The concept of mindfulness and learning to observe thoughts and feelings without judgment has been transformational for Siler, who remembers feeling a sense of inner peace for the first time at age 21.
“I thought someone had drugged me,” Siler said. “I had no idea what it felt like to be calm on the inside. I never sought a peaceful existence because I didn’t know what it was.”
And by presenting the skills through the voices of people who have been there, team members want viewers to recognize that they are not alone.
“You feel like there must be something wrong with you because you look at these shiny people who seem fine and think, ‘How do they do it? And why can’t I?’” Snyder said. “It would have given me hope that I wasn’t some oddity, and that it’s okay to ask for help and to talk about it.”
Ink in the water
Suicide is complex, with a number of genetic, psychological and environmental contributing factors. Research has shown that at least 90 percent of those who die by suicide have a diagnosable mental disorder and are frequently experiencing untreated depression.
Still, according to the AFSP, funding for suicide-prevention research is lacking compared to other illnesses, partly because of the surrounding stigma.
To this day, team members hesitate to speak openly about their experiences; Snyder has even been advised to remove suicide research from her resumé. But they imagine a future where people can be candid about suicidality without fearing professional or personal consequences, and where the response to human suffering is one of compassion, not judgment.
Ultimately, they arrive at the same conclusions that led them to join the team in the first place: that staying silent is part of the problem, that if they don’t tell their stories, no one else will, and that it shouldn’t be a choice between being visible and having a successful future.

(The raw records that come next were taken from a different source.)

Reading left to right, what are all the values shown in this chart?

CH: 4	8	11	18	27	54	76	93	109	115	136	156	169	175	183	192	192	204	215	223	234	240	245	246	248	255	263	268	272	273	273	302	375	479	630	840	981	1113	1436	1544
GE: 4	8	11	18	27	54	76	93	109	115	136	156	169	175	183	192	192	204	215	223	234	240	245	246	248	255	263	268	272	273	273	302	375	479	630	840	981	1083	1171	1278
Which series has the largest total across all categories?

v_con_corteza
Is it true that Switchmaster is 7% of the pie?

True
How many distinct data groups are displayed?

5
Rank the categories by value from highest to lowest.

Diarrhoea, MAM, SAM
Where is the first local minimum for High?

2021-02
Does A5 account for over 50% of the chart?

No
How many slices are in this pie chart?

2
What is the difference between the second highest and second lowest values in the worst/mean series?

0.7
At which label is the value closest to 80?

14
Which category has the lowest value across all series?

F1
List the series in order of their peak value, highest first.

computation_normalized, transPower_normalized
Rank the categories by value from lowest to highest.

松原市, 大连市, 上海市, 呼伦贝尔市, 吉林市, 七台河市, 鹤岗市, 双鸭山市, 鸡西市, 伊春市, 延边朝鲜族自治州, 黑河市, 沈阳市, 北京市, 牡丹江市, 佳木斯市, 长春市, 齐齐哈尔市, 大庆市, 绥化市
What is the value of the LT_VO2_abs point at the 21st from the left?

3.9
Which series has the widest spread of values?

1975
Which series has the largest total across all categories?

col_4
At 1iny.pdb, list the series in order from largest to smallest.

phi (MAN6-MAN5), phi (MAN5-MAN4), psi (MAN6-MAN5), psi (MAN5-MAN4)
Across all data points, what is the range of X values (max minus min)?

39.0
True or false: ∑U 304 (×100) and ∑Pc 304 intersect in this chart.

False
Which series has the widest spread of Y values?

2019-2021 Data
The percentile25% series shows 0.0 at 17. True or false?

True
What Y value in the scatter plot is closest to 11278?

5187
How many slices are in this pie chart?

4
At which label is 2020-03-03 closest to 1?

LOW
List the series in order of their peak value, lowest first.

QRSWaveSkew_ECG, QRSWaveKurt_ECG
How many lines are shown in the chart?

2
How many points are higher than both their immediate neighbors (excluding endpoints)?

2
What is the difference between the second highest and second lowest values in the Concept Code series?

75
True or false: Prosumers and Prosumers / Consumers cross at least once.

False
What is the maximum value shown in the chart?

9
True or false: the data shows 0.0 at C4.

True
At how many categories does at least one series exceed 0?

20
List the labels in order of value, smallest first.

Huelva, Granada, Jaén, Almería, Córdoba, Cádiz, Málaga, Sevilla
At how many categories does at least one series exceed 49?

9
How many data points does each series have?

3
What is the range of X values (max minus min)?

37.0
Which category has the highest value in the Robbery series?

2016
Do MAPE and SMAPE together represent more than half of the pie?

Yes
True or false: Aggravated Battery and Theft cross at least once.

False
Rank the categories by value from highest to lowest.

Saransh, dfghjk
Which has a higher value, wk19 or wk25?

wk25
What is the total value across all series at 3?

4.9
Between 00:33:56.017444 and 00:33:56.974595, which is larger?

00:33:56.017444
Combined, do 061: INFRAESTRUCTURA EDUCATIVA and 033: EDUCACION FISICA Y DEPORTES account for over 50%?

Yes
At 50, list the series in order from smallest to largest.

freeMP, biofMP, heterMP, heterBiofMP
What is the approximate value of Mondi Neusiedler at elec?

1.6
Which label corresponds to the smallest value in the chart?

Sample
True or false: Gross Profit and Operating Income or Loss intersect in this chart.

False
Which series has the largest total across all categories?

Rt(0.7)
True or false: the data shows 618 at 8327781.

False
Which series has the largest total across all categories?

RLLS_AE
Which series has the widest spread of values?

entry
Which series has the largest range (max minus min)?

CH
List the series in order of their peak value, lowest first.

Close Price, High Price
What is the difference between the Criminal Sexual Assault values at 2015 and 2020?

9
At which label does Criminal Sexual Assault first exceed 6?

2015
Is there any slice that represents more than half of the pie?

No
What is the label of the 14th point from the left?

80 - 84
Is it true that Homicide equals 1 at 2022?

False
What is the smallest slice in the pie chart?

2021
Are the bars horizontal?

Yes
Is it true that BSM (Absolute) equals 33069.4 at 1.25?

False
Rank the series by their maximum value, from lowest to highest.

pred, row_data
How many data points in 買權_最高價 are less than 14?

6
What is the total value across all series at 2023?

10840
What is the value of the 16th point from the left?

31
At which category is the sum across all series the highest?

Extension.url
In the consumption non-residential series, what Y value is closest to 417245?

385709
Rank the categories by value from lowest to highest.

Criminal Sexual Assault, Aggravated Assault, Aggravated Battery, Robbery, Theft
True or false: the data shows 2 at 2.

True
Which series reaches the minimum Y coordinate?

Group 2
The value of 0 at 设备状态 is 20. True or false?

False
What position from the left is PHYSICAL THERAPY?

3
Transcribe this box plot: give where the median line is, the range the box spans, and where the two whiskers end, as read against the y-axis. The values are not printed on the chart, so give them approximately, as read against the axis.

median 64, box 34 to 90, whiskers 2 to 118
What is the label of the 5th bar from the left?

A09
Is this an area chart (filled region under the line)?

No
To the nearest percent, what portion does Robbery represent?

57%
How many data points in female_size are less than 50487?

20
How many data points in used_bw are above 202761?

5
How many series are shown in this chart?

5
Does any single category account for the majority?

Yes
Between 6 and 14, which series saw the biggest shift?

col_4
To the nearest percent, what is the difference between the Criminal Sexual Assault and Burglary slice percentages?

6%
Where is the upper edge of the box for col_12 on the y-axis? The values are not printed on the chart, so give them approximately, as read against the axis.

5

“It’s like any change in a massive system of wrongness,” Siler said. “It starts small and the ideas spread like seeds; it gains momentum and spreads to more people. It’s like a drop of ink in the water.”
Even as a private version of the nmn website undergoes trials to test its efficacy at preventing suicide attempts, Whiteside works toward fulfilling a steady stream of new ideas. She imagines adding more diverse content, weaving in a certification program for peers to coach others in dbt skills and partnering with the Crisis Text Line so those who visit the site can be connected to live help.
Her ultimate vision is that nmn blooms into a vast, online network of people with shared experiences who use social media and digital technology to support one another — what Whiteside calls an “army of peers.”
As for Snyder, she said she hopes to become a peer support specialist one day, someone who provides support around an illness. It’s a component, she said, that was severely lacking in her own treatment.
“As I’m talking to you right now, there’s someone sitting there, going through that,” she said. “I’d like to be a person who can go there and help. That would be a livelihood I could be proud of.”
Today, when Snyder thinks about sitting in the midst of that joyous, movie-going crowd, it still brightens her mood. She smiles, shoulders back, and says, “Look at me. I’m different even just talking about it.”